-------- Data for review --------

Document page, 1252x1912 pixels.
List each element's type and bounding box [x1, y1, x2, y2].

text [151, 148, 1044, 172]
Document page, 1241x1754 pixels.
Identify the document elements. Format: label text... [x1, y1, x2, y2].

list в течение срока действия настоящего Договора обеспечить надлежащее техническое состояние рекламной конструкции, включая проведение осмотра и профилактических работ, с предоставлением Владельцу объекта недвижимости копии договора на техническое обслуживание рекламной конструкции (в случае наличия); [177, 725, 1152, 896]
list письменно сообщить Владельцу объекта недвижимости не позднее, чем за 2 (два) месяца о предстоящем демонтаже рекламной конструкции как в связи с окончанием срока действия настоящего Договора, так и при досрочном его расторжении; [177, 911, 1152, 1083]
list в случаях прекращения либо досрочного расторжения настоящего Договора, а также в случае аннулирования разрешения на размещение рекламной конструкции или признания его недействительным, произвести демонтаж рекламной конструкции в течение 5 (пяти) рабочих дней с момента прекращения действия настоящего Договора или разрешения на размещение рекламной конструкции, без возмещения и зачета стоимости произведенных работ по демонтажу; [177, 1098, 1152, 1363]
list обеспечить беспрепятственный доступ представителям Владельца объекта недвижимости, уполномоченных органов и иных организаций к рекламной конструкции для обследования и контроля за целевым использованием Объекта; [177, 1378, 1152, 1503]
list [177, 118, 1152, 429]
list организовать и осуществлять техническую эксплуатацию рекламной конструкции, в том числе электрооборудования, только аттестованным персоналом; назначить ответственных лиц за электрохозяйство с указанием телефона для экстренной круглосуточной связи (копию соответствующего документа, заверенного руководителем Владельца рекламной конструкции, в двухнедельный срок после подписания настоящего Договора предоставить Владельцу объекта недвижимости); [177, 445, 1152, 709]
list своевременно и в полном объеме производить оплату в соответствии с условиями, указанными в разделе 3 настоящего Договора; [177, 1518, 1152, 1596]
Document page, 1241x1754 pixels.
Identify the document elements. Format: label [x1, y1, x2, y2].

--------

- Exercise brief: The entries above should be repeated exactly, every one of them.

- Expected answer:
Document page, 1252x1912 pixels.
List each element's type and bounding box [x1, y1, x2, y2].

text [151, 148, 1044, 172]
Document page, 1241x1754 pixels.
Identify the document elements. Format: label text... [x1, y1, x2, y2].

list в течение срока действия настоящего Договора обеспечить надлежащее техническое состояние рекламной конструкции, включая проведение осмотра и профилактических работ, с предоставлением Владельцу объекта недвижимости копии договора на техническое обслуживание рекламной конструкции (в случае наличия); [177, 725, 1152, 896]
list письменно сообщить Владельцу объекта недвижимости не позднее, чем за 2 (два) месяца о предстоящем демонтаже рекламной конструкции как в связи с окончанием срока действия настоящего Договора, так и при досрочном его расторжении; [177, 911, 1152, 1083]
list в случаях прекращения либо досрочного расторжения настоящего Договора, а также в случае аннулирования разрешения на размещение рекламной конструкции или признания его недействительным, произвести демонтаж рекламной конструкции в течение 5 (пяти) рабочих дней с момента прекращения действия настоящего Договора или разрешения на размещение рекламной конструкции, без возмещения и зачета стоимости произведенных работ по демонтажу; [177, 1098, 1152, 1363]
list обеспечить беспрепятственный доступ представителям Владельца объекта недвижимости, уполномоченных органов и иных организаций к рекламной конструкции для обследования и контроля за целевым использованием Объекта; [177, 1378, 1152, 1503]
list [177, 118, 1152, 429]
list организовать и осуществлять техническую эксплуатацию рекламной конструкции, в том числе электрооборудования, только аттестованным персоналом; назначить ответственных лиц за электрохозяйство с указанием телефона для экстренной круглосуточной связи (копию соответствующего документа, заверенного руководителем Владельца рекламной конструкции, в двухнедельный срок после подписания настоящего Договора предоставить Владельцу объекта недвижимости); [177, 445, 1152, 709]
list своевременно и в полном объеме производить оплату в соответствии с условиями, указанными в разделе 3 настоящего Договора; [177, 1518, 1152, 1596]
Document page, 1241x1754 pixels.
Identify the document elements. Format: label [x1, y1, x2, y2].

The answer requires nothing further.